**Task goal:** Write out each record in full and exactly as given. Skip any pictures.

- - - -

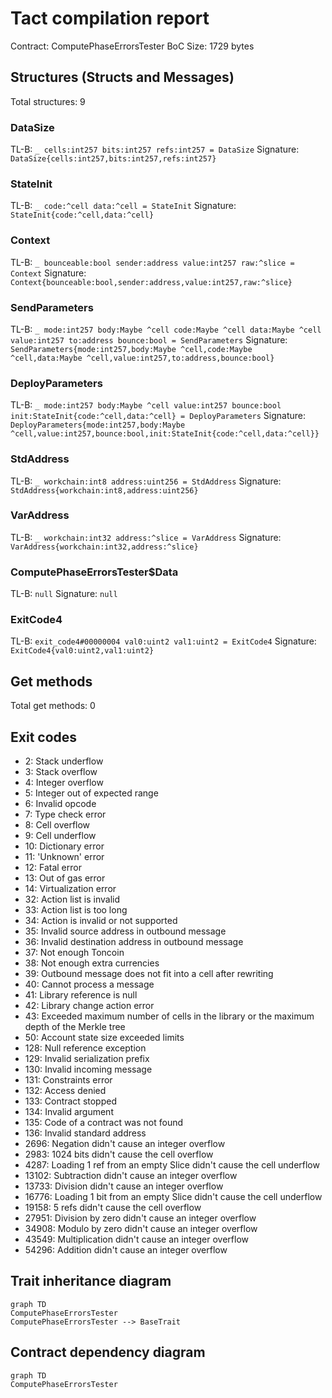 # Tact compilation report

Contract: ComputePhaseErrorsTester
BoC Size: 1729 bytes

## Structures (Structs and Messages)

Total structures: 9

### DataSize

TL-B: `_ cells:int257 bits:int257 refs:int257 = DataSize`
Signature: `DataSize{cells:int257,bits:int257,refs:int257}`

### StateInit

TL-B: `_ code:^cell data:^cell = StateInit`
Signature: `StateInit{code:^cell,data:^cell}`

### Context

TL-B: `_ bounceable:bool sender:address value:int257 raw:^slice = Context`
Signature: `Context{bounceable:bool,sender:address,value:int257,raw:^slice}`

### SendParameters

TL-B: `_ mode:int257 body:Maybe ^cell code:Maybe ^cell data:Maybe ^cell value:int257 to:address bounce:bool = SendParameters`
Signature: `SendParameters{mode:int257,body:Maybe ^cell,code:Maybe ^cell,data:Maybe ^cell,value:int257,to:address,bounce:bool}`

### DeployParameters

TL-B: `_ mode:int257 body:Maybe ^cell value:int257 bounce:bool init:StateInit{code:^cell,data:^cell} = DeployParameters`
Signature: `DeployParameters{mode:int257,body:Maybe ^cell,value:int257,bounce:bool,init:StateInit{code:^cell,data:^cell}}`

### StdAddress

TL-B: `_ workchain:int8 address:uint256 = StdAddress`
Signature: `StdAddress{workchain:int8,address:uint256}`

### VarAddress

TL-B: `_ workchain:int32 address:^slice = VarAddress`
Signature: `VarAddress{workchain:int32,address:^slice}`

### ComputePhaseErrorsTester$Data

TL-B: `null`
Signature: `null`

### ExitCode4

TL-B: `exit_code4#00000004 val0:uint2 val1:uint2 = ExitCode4`
Signature: `ExitCode4{val0:uint2,val1:uint2}`

## Get methods

Total get methods: 0

## Exit codes

- 2: Stack underflow
- 3: Stack overflow
- 4: Integer overflow
- 5: Integer out of expected range
- 6: Invalid opcode
- 7: Type check error
- 8: Cell overflow
- 9: Cell underflow
- 10: Dictionary error
- 11: 'Unknown' error
- 12: Fatal error
- 13: Out of gas error
- 14: Virtualization error
- 32: Action list is invalid
- 33: Action list is too long
- 34: Action is invalid or not supported
- 35: Invalid source address in outbound message
- 36: Invalid destination address in outbound message
- 37: Not enough Toncoin
- 38: Not enough extra currencies
- 39: Outbound message does not fit into a cell after rewriting
- 40: Cannot process a message
- 41: Library reference is null
- 42: Library change action error
- 43: Exceeded maximum number of cells in the library or the maximum depth of the Merkle tree
- 50: Account state size exceeded limits
- 128: Null reference exception
- 129: Invalid serialization prefix
- 130: Invalid incoming message
- 131: Constraints error
- 132: Access denied
- 133: Contract stopped
- 134: Invalid argument
- 135: Code of a contract was not found
- 136: Invalid standard address
- 2696: Negation didn't cause an integer overflow
- 2983: 1024 bits didn't cause the cell overflow
- 4287: Loading 1 ref from an empty Slice didn't cause the cell underflow
- 13102: Subtraction didn't cause an integer overflow
- 13733: Division didn't cause an integer overflow
- 16776: Loading 1 bit from an empty Slice didn't cause the cell underflow
- 19158: 5 refs didn't cause the cell overflow
- 27951: Division by zero didn't cause an integer overflow
- 34908: Modulo by zero didn't cause an integer overflow
- 43549: Multiplication didn't cause an integer overflow
- 54296: Addition didn't cause an integer overflow

## Trait inheritance diagram

```mermaid
graph TD
ComputePhaseErrorsTester
ComputePhaseErrorsTester --> BaseTrait
```

## Contract dependency diagram

```mermaid
graph TD
ComputePhaseErrorsTester
```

- - - -

**Response area:**
 # Tact compilation report

Contract: ComputePhaseErrorsTester
BoC Size: 1729 bytes

## Structures (Structs and Messages)

Total structures: 9

### DataSize

TL-B: `_ cells:int257 bits:int257 refs:int257 = DataSize`
Signature: `DataSize{cells:int257,bits:int257,refs:int257}`

### StateInit

TL-B: `_ code:^cell data:^cell = StateInit`
Signature: `StateInit{code:^cell,data:^cell}`

### Context

TL-B: `_ bounceable:bool sender:address value:int257 raw:^slice = Context`
Signature: `Context{bounceable:bool,sender:address,value:int257,raw:^slice}`

### SendParameters

TL-B: `_ mode:int257 body:Maybe ^cell code:Maybe ^cell data:Maybe ^cell value:int257 to:address bounce:bool = SendParameters`
Signature: `SendParameters{mode:int257,body:Maybe ^cell,code:Maybe ^cell,data:Maybe ^cell,value:int257,to:address,bounce:bool}`

### DeployParameters

TL-B: `_ mode:int257 body:Maybe ^cell value:int257 bounce:bool init:StateInit{code:^cell,data:^cell} = DeployParameters`
Signature: `DeployParameters{mode:int257,body:Maybe ^cell,value:int257,bounce:bool,init:StateInit{code:^cell,data:^cell}}`

### StdAddress

TL-B: `_ workchain:int8 address:uint256 = StdAddress`
Signature: `StdAddress{workchain:int8,address:uint256}`

### VarAddress

TL-B: `_ workchain:int32 address:^slice = VarAddress`
Signature: `VarAddress{workchain:int32,address:^slice}`

### ComputePhaseErrorsTester$Data

TL-B: `null`
Signature: `null`

### ExitCode4

TL-B: `exit_code4#00000004 val0:uint2 val1:uint2 = ExitCode4`
Signature: `ExitCode4{val0:uint2,val1:uint2}`

## Get methods

Total get methods: 0

## Exit codes

- 2: Stack underflow
- 3: Stack overflow
- 4: Integer overflow
- 5: Integer out of expected range
- 6: Invalid opcode
- 7: Type check error
- 8: Cell overflow
- 9: Cell underflow
- 10: Dictionary error
- 11: 'Unknown' error
- 12: Fatal error
- 13: Out of gas error
- 14: Virtualization error
- 32: Action list is invalid
- 33: Action list is too long
- 34: Action is invalid or not supported
- 35: Invalid source address in outbound message
- 36: Invalid destination address in outbound message
- 37: Not enough Toncoin
- 38: Not enough extra currencies
- 39: Outbound message does not fit into a cell after rewriting
- 40: Cannot process a message
- 41: Library reference is null
- 42: Library change action error
- 43: Exceeded maximum number of cells in the library or the maximum depth of the Merkle tree
- 50: Account state size exceeded limits
- 128: Null reference exception
- 129: Invalid serialization prefix
- 130: Invalid incoming message
- 131: Constraints error
- 132: Access denied
- 133: Contract stopped
- 134: Invalid argument
- 135: Code of a contract was not found
- 136: Invalid standard address
- 2696: Negation didn't cause an integer overflow
- 2983: 1024 bits didn't cause the cell overflow
- 4287: Loading 1 ref from an empty Slice didn't cause the cell underflow
- 13102: Subtraction didn't cause an integer overflow
- 13733: Division didn't cause an integer overflow
- 16776: Loading 1 bit from an empty Slice didn't cause the cell underflow
- 19158: 5 refs didn't cause the cell overflow
- 27951: Division by zero didn't cause an integer overflow
- 34908: Modulo by zero didn't cause an integer overflow
- 43549: Multiplication didn't cause an integer overflow
- 54296: Addition didn't cause an integer overflow

## Trait inheritance diagram

```mermaid
graph TD
ComputePhaseErrorsTester
ComputePhaseErrorsTester --> BaseTrait
```

## Contract dependency diagram

```mermaid
graph TD
ComputePhaseErrorsTester
```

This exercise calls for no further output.